### Problem requirements
Check each line of the listing below for the string "Жовтень", then copy every line that has it.

(Records provided begins)

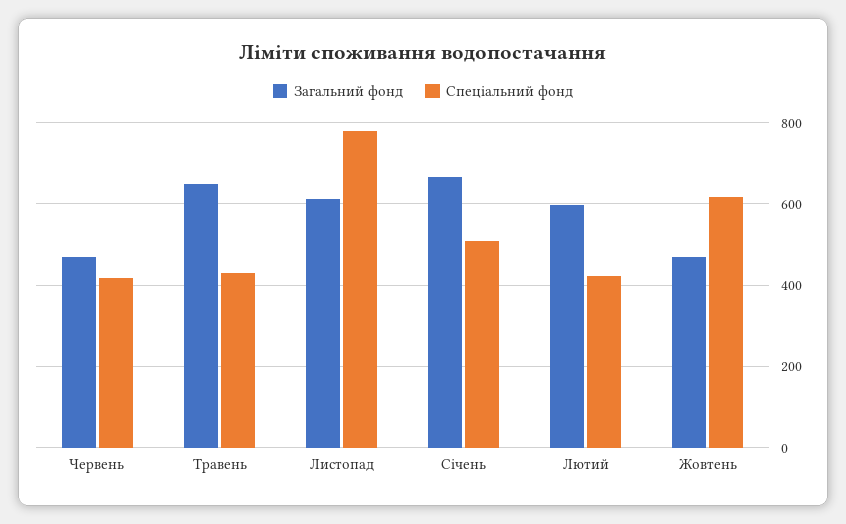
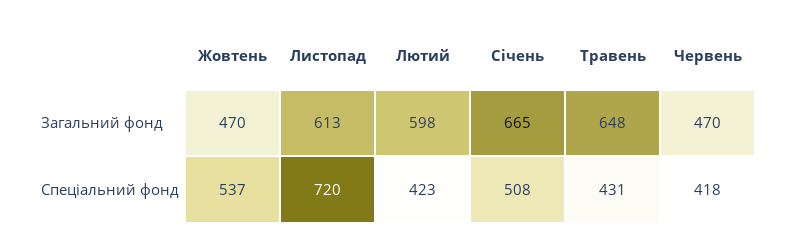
  {
    "Загальний фонд": {
      "Червень": 470,
      "Травень": 648,
      "Листопад": 613,
      "Січень": 665,
      "Лютий": 598,
      "Жовтень": 470
    },
    "Спеціальний фонд": {
      "Червень": 418,
      "Травень": 431,
-     "Листопад": 780,
+     "Листопад": 720,
      "Січень": 508,
      "Лютий": 423,
-     "Жовтень": 620
+     "Жовтень": 537
    }
  }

(Records provided ends)

### Answer box
      "Жовтень": 470
-     "Жовтень": 620
+     "Жовтень": 537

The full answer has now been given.